Il nostro patrimonio genetico custodisce un segreto sorprendente: circa l’8% del DNA umano deriva da antichi virus che si sono integrati nel genoma durante milioni di anni di evoluzione. Questi frammenti, silenti per la maggior parte del tempo e considerati “materia oscura” genomica, raccontano la storia del nostro rapporto con i patogeni. Per la prima volta, un team del La Jolla Institute for Immunology ha decifrato la struttura tridimensionale di una proteina di questi retrovirus endogeni, aprendo nuove prospettive per diagnosi e terapie.
Le proteine HERV-K, residuo di antichi retrovirus, si erano sempre dimostrate troppo instabili per essere studiate. “Basta guardarle storto e si aprono”, spiega Jeremy Shek, autore dello studio. Il team guidato da Erica Ollmann Saphire ha trovato un modo per “congelarle” senza alterarle, usando la microscopia crioelettronica per catturare immagini in tre fasi del loro ciclo vitale.
Un’architettura virale senza precedenti
I risultati, pubblicati su Science Advances, hanno rivelato una conformazione unica: slanciata e alta, molto diversa da quelle compatte di HIV e SIV. Questa struttura insolita potrebbe spiegare l’evoluzione peculiare di questi virus insieme alla nostra specie.
In alcune condizioni patologiche, le proteine HERV-K possono “risvegliarsi”: sono state osservate in cellule tumorali, malattie autoimmuni e disturbi neurodegenerativi, trasformando un residuo evolutivo in un potenziale bersaglio terapeutico.
Dalle malattie autoimmuni al cancro
Il team ha sviluppato anticorpi specifici in grado di riconoscere queste proteine. Testati su pazienti con artrite reumatoide e lupus, hanno distinto chiaramente i malati dai controlli sani. Nei tumori, come il carcinoma mammario e ovarico, le proteine HERV-K compaiono sulla superficie delle cellule cancerose, aprendo la strada a immunoterapie mirate.
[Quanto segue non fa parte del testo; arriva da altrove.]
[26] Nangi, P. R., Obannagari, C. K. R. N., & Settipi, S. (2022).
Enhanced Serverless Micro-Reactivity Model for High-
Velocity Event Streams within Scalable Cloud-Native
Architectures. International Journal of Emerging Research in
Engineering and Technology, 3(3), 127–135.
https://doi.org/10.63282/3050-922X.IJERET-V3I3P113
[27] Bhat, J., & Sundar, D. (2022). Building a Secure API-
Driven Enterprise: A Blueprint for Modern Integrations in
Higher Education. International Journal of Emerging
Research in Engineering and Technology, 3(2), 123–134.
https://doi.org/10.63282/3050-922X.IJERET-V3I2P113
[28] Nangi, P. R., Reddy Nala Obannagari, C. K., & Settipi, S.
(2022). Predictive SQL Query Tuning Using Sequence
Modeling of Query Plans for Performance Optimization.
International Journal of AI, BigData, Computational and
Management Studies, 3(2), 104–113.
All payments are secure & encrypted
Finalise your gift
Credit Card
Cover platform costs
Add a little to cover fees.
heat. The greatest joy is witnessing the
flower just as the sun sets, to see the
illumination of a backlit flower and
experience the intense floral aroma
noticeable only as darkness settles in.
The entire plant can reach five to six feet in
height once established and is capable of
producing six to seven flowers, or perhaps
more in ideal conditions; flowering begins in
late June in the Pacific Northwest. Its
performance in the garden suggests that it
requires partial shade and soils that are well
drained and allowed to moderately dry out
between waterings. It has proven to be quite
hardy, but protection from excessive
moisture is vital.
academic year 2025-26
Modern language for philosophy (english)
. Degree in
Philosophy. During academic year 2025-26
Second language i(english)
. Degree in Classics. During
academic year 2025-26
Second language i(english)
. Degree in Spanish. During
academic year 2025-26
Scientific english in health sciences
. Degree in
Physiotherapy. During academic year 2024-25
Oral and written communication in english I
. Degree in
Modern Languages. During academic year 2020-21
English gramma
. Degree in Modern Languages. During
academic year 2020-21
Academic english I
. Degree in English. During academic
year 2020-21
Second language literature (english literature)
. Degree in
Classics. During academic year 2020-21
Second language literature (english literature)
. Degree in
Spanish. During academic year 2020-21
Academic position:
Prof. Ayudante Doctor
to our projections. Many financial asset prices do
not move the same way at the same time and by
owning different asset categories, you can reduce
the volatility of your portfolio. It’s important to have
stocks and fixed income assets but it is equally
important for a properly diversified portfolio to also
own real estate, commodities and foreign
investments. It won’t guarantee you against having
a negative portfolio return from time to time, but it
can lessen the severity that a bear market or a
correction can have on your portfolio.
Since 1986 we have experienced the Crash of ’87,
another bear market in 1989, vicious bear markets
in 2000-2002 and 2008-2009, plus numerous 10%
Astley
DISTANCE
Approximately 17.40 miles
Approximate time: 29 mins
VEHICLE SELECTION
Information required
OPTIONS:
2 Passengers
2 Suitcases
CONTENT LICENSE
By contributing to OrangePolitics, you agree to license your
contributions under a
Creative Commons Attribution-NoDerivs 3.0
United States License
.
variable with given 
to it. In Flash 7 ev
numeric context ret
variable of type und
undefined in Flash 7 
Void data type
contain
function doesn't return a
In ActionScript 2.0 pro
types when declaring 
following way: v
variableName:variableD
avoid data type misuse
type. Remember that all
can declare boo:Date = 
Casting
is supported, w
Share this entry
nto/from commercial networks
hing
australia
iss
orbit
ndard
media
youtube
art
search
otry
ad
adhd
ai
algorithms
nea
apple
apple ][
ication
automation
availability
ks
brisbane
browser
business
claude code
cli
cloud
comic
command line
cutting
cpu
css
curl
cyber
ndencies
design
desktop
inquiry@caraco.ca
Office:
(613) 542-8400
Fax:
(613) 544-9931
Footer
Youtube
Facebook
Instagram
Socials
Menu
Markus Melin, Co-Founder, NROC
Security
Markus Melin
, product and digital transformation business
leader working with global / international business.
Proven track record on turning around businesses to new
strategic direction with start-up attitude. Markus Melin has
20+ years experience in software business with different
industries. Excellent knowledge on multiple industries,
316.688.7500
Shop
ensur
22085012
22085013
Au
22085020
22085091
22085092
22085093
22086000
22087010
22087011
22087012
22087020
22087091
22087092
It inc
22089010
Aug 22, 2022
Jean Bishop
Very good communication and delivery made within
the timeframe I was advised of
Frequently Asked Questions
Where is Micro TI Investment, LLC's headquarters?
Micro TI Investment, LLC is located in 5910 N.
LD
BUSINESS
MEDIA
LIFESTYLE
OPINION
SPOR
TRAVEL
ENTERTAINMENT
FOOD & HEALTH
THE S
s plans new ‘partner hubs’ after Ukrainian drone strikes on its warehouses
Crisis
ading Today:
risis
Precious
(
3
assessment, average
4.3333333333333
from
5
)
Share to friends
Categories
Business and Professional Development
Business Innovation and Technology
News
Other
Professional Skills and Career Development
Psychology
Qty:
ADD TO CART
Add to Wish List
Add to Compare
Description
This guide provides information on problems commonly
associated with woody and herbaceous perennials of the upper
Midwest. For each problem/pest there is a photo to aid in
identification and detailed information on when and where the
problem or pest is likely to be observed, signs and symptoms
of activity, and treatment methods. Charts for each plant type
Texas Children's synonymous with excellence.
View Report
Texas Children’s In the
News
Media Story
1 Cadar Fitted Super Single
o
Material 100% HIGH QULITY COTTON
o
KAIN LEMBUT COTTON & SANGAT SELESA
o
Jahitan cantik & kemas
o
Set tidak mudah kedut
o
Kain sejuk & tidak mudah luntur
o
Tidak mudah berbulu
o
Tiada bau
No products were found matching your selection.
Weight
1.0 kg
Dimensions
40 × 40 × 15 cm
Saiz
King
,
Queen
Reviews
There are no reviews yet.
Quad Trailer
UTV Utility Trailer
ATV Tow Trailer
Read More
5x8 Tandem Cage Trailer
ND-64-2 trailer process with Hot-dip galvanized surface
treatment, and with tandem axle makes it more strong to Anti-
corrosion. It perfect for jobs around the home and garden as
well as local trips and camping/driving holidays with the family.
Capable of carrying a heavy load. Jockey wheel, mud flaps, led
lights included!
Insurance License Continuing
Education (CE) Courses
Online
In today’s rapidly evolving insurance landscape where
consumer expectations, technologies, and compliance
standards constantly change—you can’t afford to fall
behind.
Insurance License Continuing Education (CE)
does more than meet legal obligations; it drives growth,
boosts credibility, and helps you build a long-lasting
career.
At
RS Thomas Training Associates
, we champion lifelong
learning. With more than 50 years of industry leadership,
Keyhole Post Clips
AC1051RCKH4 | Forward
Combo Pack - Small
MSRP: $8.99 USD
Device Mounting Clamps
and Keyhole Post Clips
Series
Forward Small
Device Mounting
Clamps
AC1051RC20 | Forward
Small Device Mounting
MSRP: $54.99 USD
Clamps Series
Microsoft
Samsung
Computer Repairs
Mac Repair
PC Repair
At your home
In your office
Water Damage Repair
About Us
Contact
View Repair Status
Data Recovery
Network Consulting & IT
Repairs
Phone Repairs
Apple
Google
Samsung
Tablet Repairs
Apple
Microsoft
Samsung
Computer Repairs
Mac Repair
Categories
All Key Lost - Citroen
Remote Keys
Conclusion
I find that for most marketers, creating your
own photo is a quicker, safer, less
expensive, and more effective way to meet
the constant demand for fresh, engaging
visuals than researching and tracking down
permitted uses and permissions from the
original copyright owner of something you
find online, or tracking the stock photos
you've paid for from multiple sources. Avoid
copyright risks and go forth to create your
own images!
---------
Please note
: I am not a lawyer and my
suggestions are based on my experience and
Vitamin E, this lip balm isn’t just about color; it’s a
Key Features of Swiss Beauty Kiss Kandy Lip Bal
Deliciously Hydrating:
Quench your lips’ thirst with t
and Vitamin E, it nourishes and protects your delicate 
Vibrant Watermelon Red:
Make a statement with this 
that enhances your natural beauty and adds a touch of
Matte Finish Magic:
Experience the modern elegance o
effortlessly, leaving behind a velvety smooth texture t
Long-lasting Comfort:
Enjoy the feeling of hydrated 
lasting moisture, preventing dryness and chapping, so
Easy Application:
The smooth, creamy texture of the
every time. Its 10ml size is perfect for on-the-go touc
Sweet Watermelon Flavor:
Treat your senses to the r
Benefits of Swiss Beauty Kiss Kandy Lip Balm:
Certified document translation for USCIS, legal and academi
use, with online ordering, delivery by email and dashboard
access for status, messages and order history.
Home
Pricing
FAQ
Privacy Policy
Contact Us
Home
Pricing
Una teoria suggerisce che il sistema immunitario scambi queste proteine per segnali di infezione, attaccando così i tessuti sani. Comprendere meglio questo meccanismo potrebbe portare a nuove terapie per interrompere i processi autoimmuni.
Questa scoperta non è solo un traguardo tecnico: è una finestra sulla nostra identità biologica, che intreccia l’evoluzione umana con quella dei virus. Capire come influenzino ancora oggi la nostra salute potrebbe rivoluzionare il modo in cui affrontiamo alcune delle malattie più complesse.